Thanks a lot for you all. Instead of dealing with Ruby (in what I’m a newbie) I’ve been calculating it in my database (in what I’m an insolent but practical ignorant). Instead of solving the problem inside Sketchup I’m looking for a solution outside and when I’m happy I will delve into Ruby code.
Regarding the goal:
This image belongs to 2 of 5 floors in an office. The red cubes represent active desks at 2PM. Active means that the computer has been actively used more than 5 minutes in each 15 minutes segments. So, what I’m trying to calculate is the positive impact in energy reduction for the office by shuffling people around based on metered activity.

My distance calculations where aimed at ordering the locations (like 1,2,3,etc) starting from an arbitrary corner and then numbering spots by closeness. I’ve solved the problem but it is not optimal. Why? Because the closest points between 2 cubes can transport the numbering process step by step to an incoherent numbering result as, for example, I can have like a “snake shaped” area of numbers and close places will be left for the end of the process. So @Aerilius was right, I could solve my problem but not arrive to my goal. This is a task I’ve been doing manually but I’d like to speed it up, that’s why I want to calculate it. The way I do it manually, that maybe can raise ideas on how to compute it, is working on “patches” in the same way of an imaginary wave entering the office from the rightest corner. In that way, I pick the first spot and then I select the closest one and I work in bands (as an inkjet printer paints the paper).

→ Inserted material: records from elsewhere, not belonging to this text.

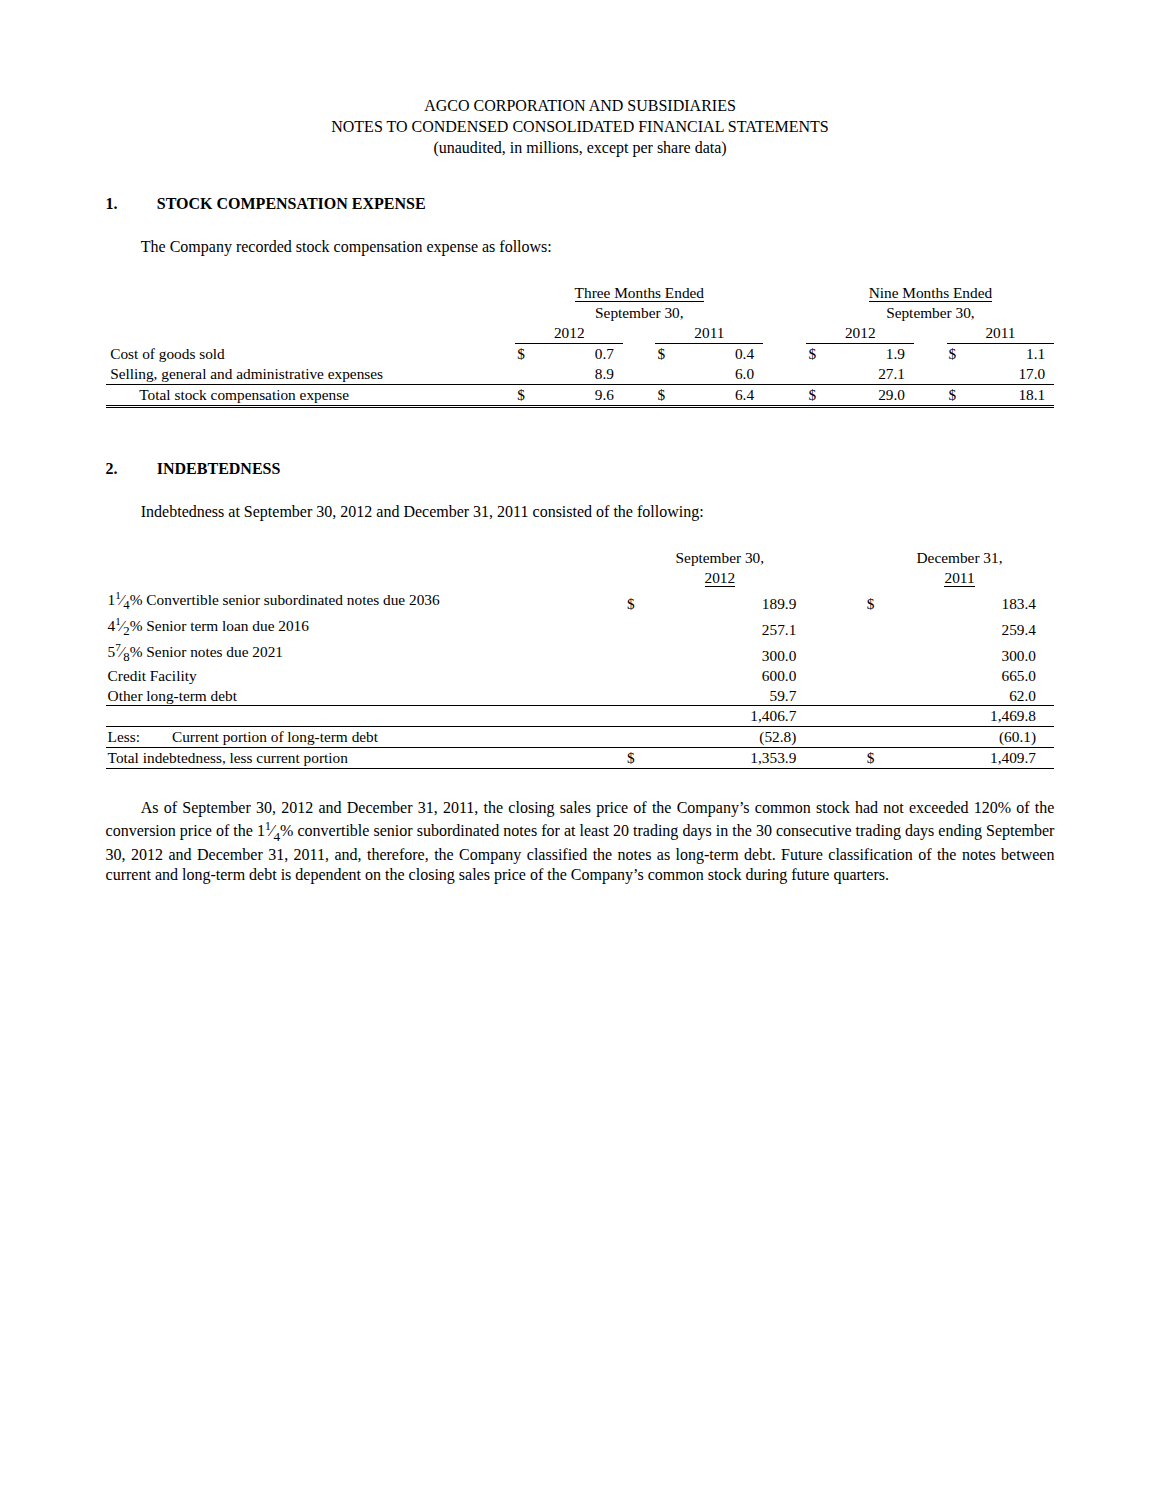AGCO CORPORATION AND SUBSIDIARIES
NOTES TO CONDENSED CONSOLIDATED FINANCIAL STATEMENTS
(unaudited, in millions, except per share data)
1. STOCK COMPENSATION EXPENSE
The Company recorded stock compensation expense as follows:
| | Three Months Ended | | Nine Months Ended |
| | September 30, | | September 30, |
| | 2012 | | 2011 | | 2012 | | 2011 |
| Cost of goods sold | $ | 0.7 | | $ | 0.4 | | $ | 1.9 | | $ | 1.1 |
| Selling, general and administrative expenses | | 8.9 | | | 6.0 | | | 27.1 | | | 17.0 |
| Total stock compensation expense | $ | 9.6 | | $ | 6.4 | | $ | 29.0 | | $ | 18.1 |
2. INDEBTEDNESS
Indebtedness at September 30, 2012 and December 31, 2011 consisted of the following:
| | September 30, | | December 31, |
| | 2012 | | 2011 |
| 1 1 ⁄ 4 % Convertible senior subordinated notes due 2036 | $ | 189.9 | | $ | 183.4 |
| 4 1 ⁄ 2 % Senior term loan due 2016 | | 257.1 | | | 259.4 |
| 5 7 ⁄ 8 % Senior notes due 2021 | | 300.0 | | | 300.0 |
| Credit Facility | | 600.0 | | | 665.0 |
| Other long-term debt | | 59.7 | | | 62.0 |
| | | 1,406.7 | | | 1,469.8 |
| Less: Current portion of long-term debt | | (52.8) | | | (60.1) |
| Total indebtedness, less current portion | $ | 1,353.9 | | $ | 1,409.7 |
As of September 30, 2012 and December 31, 2011, the closing sales price of the Company’s common stock had not exceeded 120% of the conversion price of the 11⁄4% convertible senior subordinated notes for at least 20 trading days in the 30 consecutive trading days ending September 30, 2012 and December 31, 2011, and, therefore, the Company classified the notes as long-term debt. Future classification of the notes between current and long-term debt is dependent on the closing sales price of the Company’s common stock during future quarters.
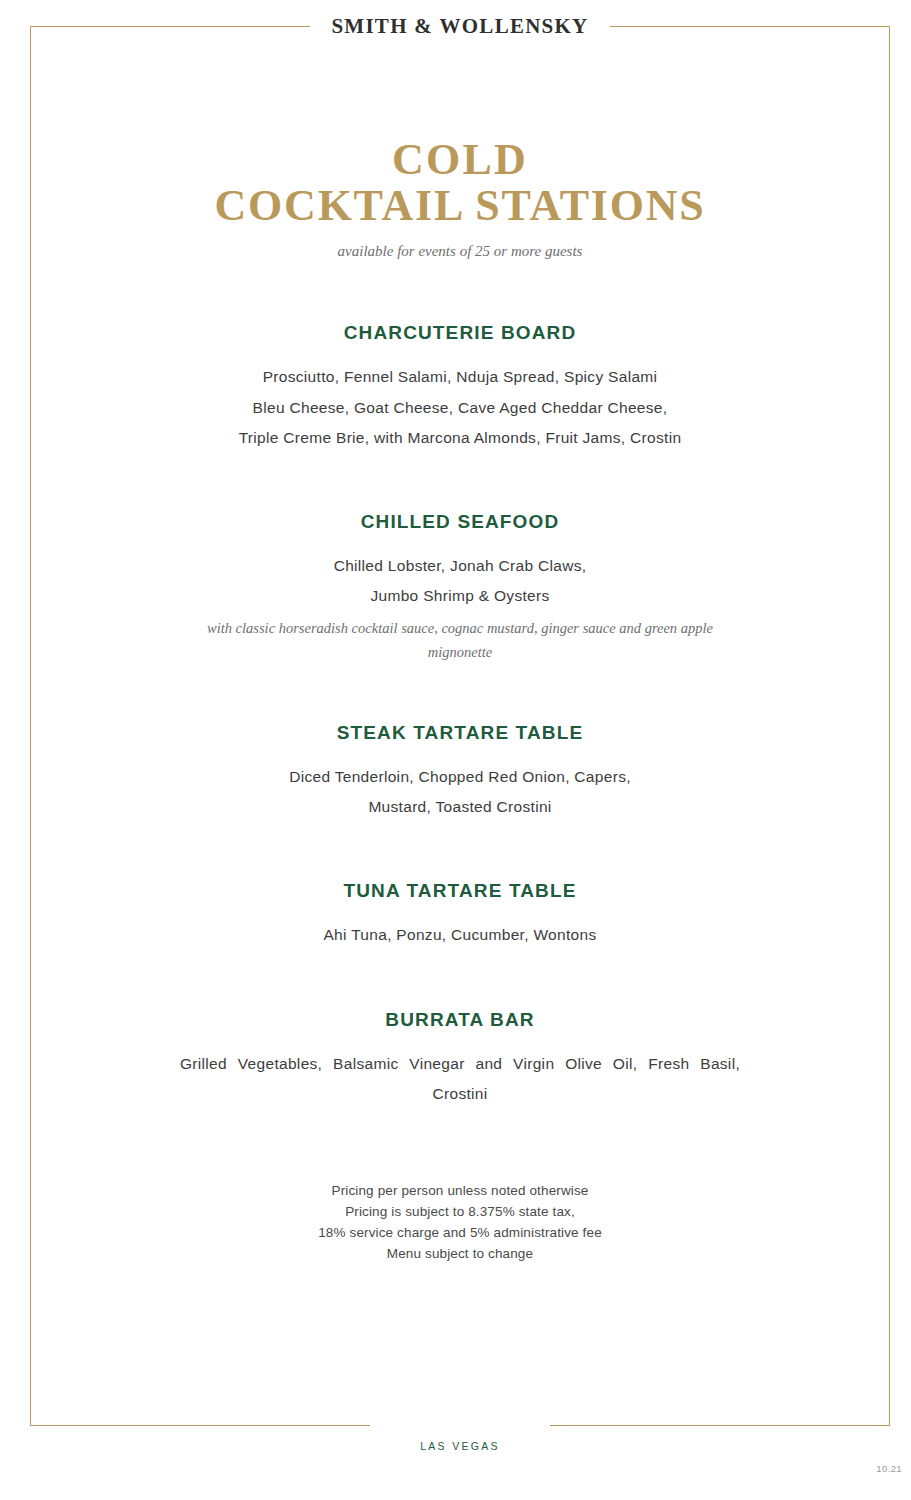Smith & Wollensky
ColdCocktail Stations
available for events of 25 or more guests
Charcuterie Board
Prosciutto, Fennel Salami, Nduja Spread, Spicy Salami
Bleu Cheese, Goat Cheese, Cave Aged Cheddar Cheese,
Triple Creme Brie, with Marcona Almonds, Fruit Jams, Crostin
Chilled Seafood
Chilled Lobster, Jonah Crab Claws,
Jumbo Shrimp & Oysters
with classic horseradish cocktail sauce, cognac mustard, ginger sauce and green apple mignonette
Steak Tartare Table
Diced Tenderloin, Chopped Red Onion, Capers,
Mustard, Toasted Crostini
Tuna Tartare Table
Ahi Tuna, Ponzu, Cucumber, Wontons
Burrata Bar
Grilled Vegetables, Balsamic Vinegar and Virgin Olive Oil, Fresh Basil, Crostini
Pricing per person unless noted otherwise
Pricing is subject to 8.375% state tax,
18% service charge and 5% administrative fee
Menu subject to change
Las Vegas
10.21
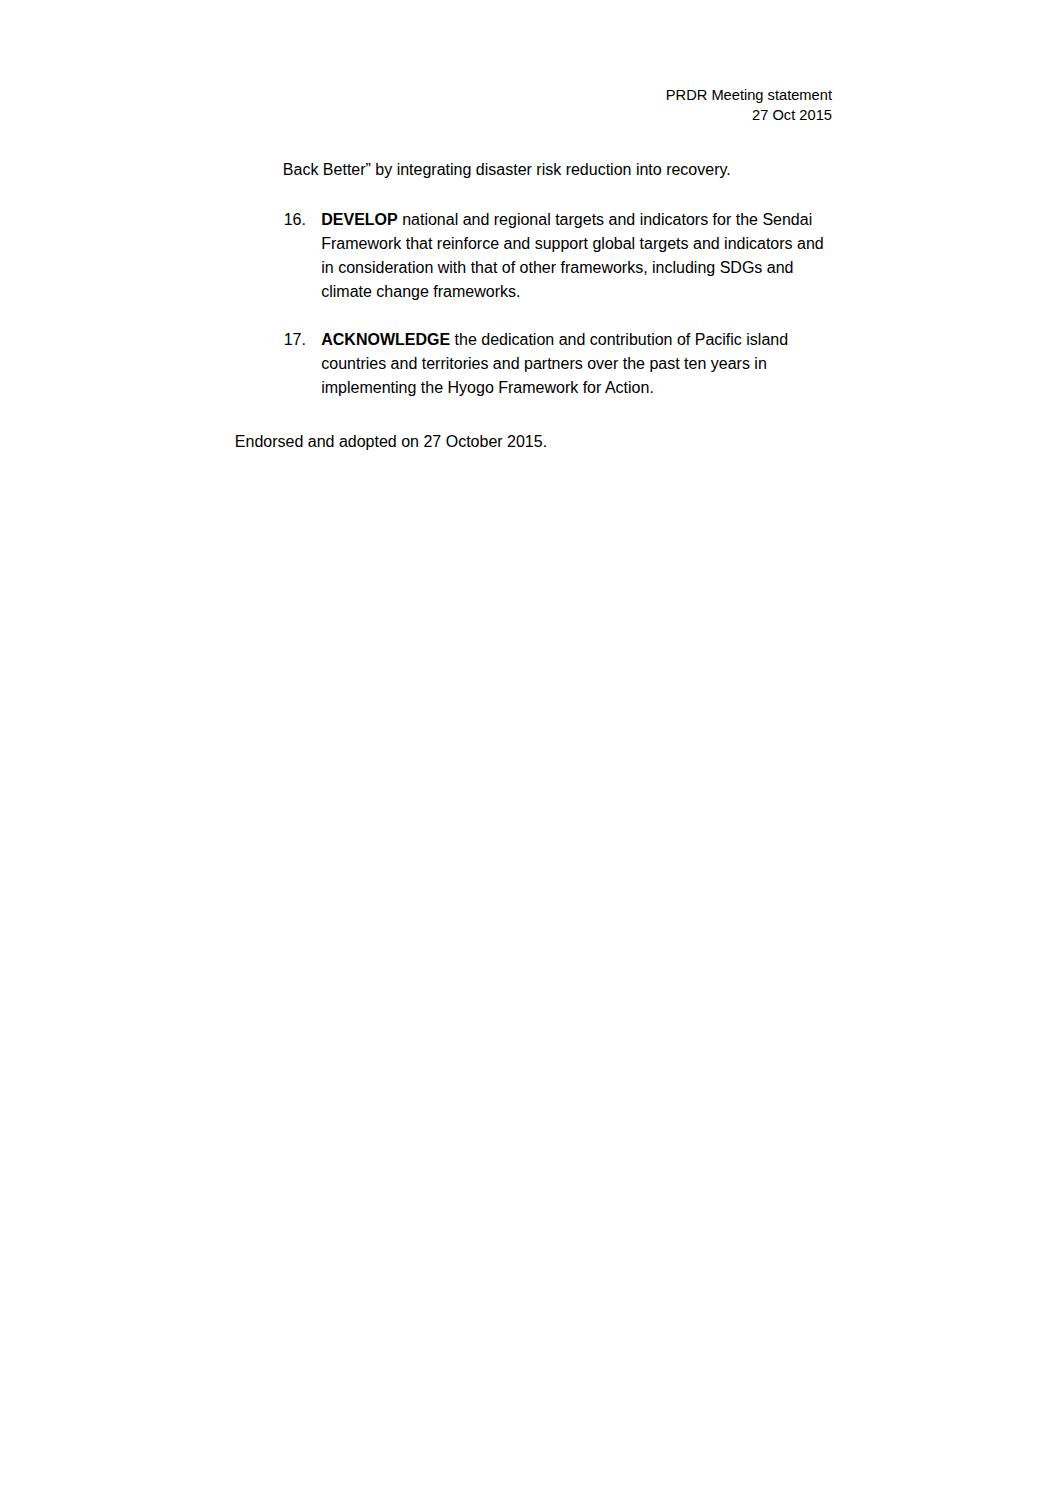PRDR Meeting statement
27 Oct 2015
Back Better” by integrating disaster risk reduction into recovery.
16. DEVELOP national and regional targets and indicators for the Sendai Framework that reinforce and support global targets and indicators and in consideration with that of other frameworks, including SDGs and climate change frameworks.
17. ACKNOWLEDGE the dedication and contribution of Pacific island countries and territories and partners over the past ten years in implementing the Hyogo Framework for Action.
Endorsed and adopted on 27 October 2015.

I’m not engineer nor programmer nor graduated in anything so some subjects go beyond my immediate grasp but I can solve them with a little patience and time. I Imagine that the way to do it would be to locate the closest ones limiting the range to cubes located in “BandA”, then “BandB” and so on so closeness will be decided on a lateral fashion or similar.
Maybe the most reasonable thing to do would be to select the cubes belonging to a suitable patch and then grouping or creating a bounding box per group and limit the search of closest cubes by patches.
I don’t need too much precision and I can work with the center of the cubes without problems.
I attach here an image from our website where I explain the work I do. The image shows the previous location and the suggested optimal one: you can see the difference in area required to be serviced in the office with the optimised distribution. The plot shows real activity but in swapped locations, the dots ordered by affinity in time and intensity of activity by the users.